Exercise ->
Retype the lines below word for word, leaving out the images and reproducing only the text that accompanies them.

▬▬▬

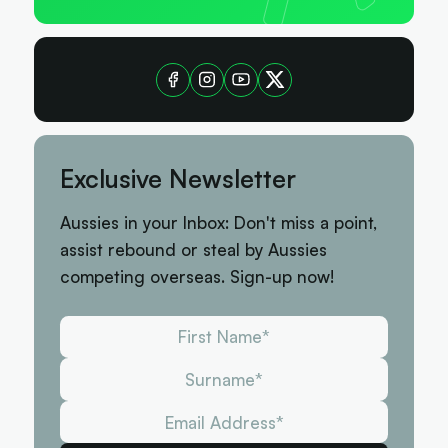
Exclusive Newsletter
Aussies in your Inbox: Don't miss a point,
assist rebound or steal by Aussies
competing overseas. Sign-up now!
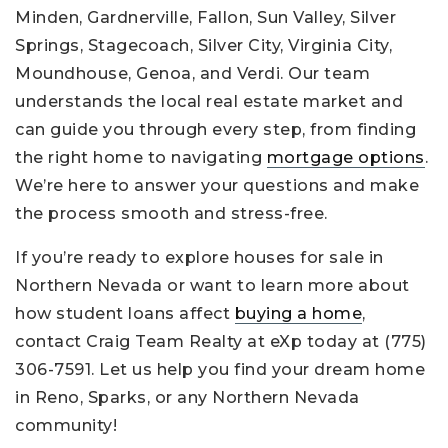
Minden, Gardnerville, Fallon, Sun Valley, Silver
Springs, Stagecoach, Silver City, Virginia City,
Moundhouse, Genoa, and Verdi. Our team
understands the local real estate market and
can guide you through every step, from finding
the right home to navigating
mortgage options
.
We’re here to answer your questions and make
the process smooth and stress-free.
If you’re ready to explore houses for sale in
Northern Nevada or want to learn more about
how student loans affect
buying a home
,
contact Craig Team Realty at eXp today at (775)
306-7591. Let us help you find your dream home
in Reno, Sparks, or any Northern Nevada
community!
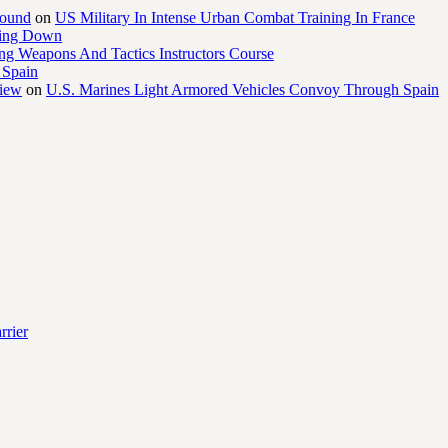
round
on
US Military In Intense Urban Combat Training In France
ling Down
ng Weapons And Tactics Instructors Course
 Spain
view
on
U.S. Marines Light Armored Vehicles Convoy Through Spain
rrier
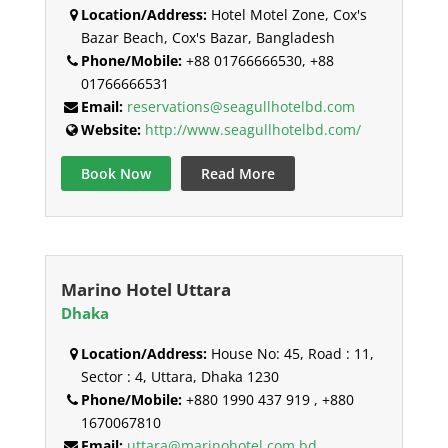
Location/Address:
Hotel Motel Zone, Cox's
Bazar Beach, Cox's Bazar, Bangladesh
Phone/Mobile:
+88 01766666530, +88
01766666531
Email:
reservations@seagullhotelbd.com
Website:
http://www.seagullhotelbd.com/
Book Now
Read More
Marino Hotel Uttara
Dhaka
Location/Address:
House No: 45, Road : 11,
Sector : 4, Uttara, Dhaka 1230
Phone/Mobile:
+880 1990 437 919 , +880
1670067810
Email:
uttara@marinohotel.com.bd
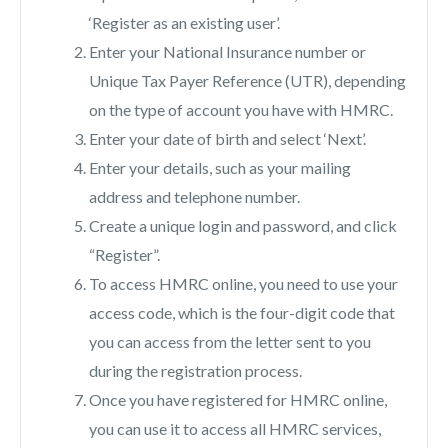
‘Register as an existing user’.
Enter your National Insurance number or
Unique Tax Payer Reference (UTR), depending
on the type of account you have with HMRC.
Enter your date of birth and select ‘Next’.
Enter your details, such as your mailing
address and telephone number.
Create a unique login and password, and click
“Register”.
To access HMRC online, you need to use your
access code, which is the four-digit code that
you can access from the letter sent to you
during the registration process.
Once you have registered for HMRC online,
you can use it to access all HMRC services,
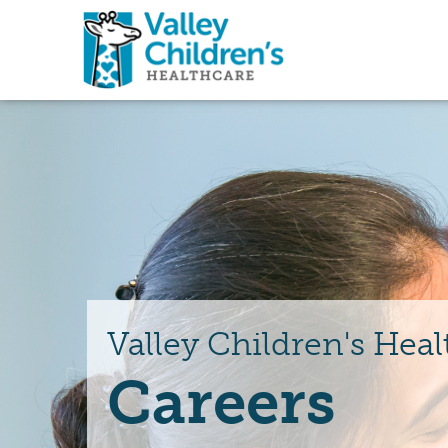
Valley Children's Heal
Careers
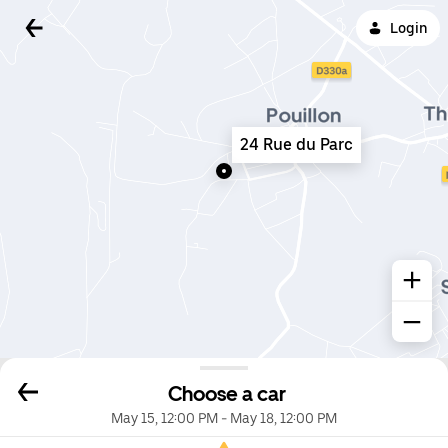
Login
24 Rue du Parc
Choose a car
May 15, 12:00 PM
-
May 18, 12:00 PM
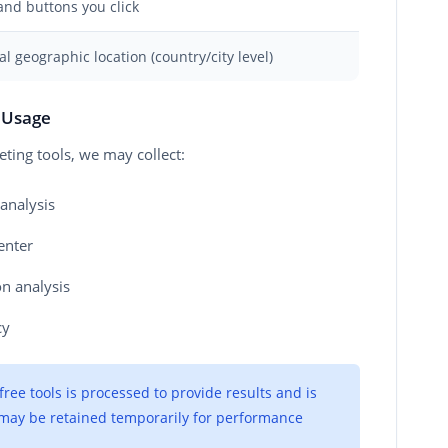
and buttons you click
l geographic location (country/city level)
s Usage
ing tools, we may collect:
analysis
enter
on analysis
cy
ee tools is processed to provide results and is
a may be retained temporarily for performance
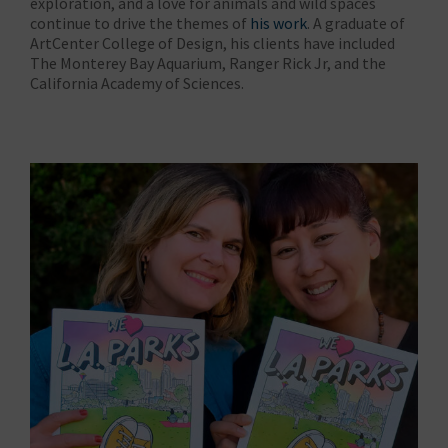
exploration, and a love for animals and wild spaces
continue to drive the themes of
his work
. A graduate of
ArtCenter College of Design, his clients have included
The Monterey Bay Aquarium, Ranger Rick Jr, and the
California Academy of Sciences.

▬▬▬

Exercise answer ->
Exclusive Newsletter
Aussies in your Inbox: Don't miss a point,
assist rebound or steal by Aussies
competing overseas. Sign-up now!
Minden, Gardnerville, Fallon, Sun Valley, Silver
Springs, Stagecoach, Silver City, Virginia City,
Moundhouse, Genoa, and Verdi. Our team
understands the local real estate market and
can guide you through every step, from finding
the right home to navigating
mortgage options
.
We’re here to answer your questions and make
the process smooth and stress-free.
If you’re ready to explore houses for sale in
Northern Nevada or want to learn more about
how student loans affect
buying a home
,
contact Craig Team Realty at eXp today at (775)
306-7591. Let us help you find your dream home
in Reno, Sparks, or any Northern Nevada
community!
round
on
US Military In Intense Urban Combat Training In France
ling Down
ng Weapons And Tactics Instructors Course
 Spain
view
on
U.S. Marines Light Armored Vehicles Convoy Through Spain
rrier
Location/Address:
Hotel Motel Zone, Cox's
Bazar Beach, Cox's Bazar, Bangladesh
Phone/Mobile:
+88 01766666530, +88
01766666531
Email:
reservations@seagullhotelbd.com
Website:
http://www.seagullhotelbd.com/
Book Now
Read More
Marino Hotel Uttara
Dhaka
Location/Address:
House No: 45, Road : 11,
Sector : 4, Uttara, Dhaka 1230
Phone/Mobile:
+880 1990 437 919 , +880
1670067810
Email:
uttara@marinohotel.com.bd
‘Register as an existing user’.
Enter your National Insurance number or
Unique Tax Payer Reference (UTR), depending
on the type of account you have with HMRC.
Enter your date of birth and select ‘Next’.
Enter your details, such as your mailing
address and telephone number.
Create a unique login and password, and click
“Register”.
To access HMRC online, you need to use your
access code, which is the four-digit code that
you can access from the letter sent to you
during the registration process.
Once you have registered for HMRC online,
you can use it to access all HMRC services,
Valley Children's Heal
Careers
Login
24 Rue du Parc
Choose a car
May 15, 12:00 PM
-
May 18, 12:00 PM
and buttons you click
l geographic location (country/city level)
s Usage
ing tools, we may collect:
analysis
enter
on analysis
cy
ee tools is processed to provide results and is
a may be retained temporarily for performance
exploration, and a love for animals and wild spaces
continue to drive the themes of
his work
. A graduate of
ArtCenter College of Design, his clients have included
The Monterey Bay Aquarium, Ranger Rick Jr, and the
California Academy of Sciences.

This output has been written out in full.